*** Opening Excerpted records ***
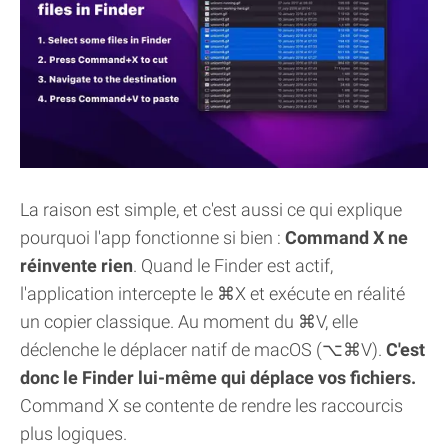
La raison est simple, et c'est aussi ce qui explique
pourquoi l'app fonctionne si bien :
Command X ne
réinvente rien
. Quand le Finder est actif,
l'application intercepte le ⌘X et exécute en réalité
un copier classique. Au moment du ⌘V, elle
déclenche le déplacer natif de macOS (⌥⌘V).
C'est
donc le Finder lui-même qui déplace vos fichiers.
Command X se contente de rendre les raccourcis
plus logiques.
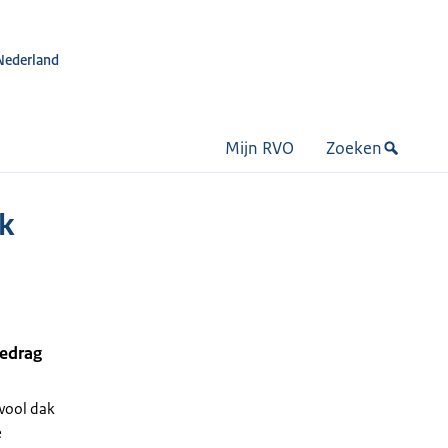
Nederland
Mijn RVO
Zoeken
k
bedrag
ool dak
e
*** Closing Excerpted records ***
=== The problem ===
Search the data above for the string "Command". Report every line where it is found.

=== Answer box ===
Command X ne
Command X se contente de rendre les raccourcis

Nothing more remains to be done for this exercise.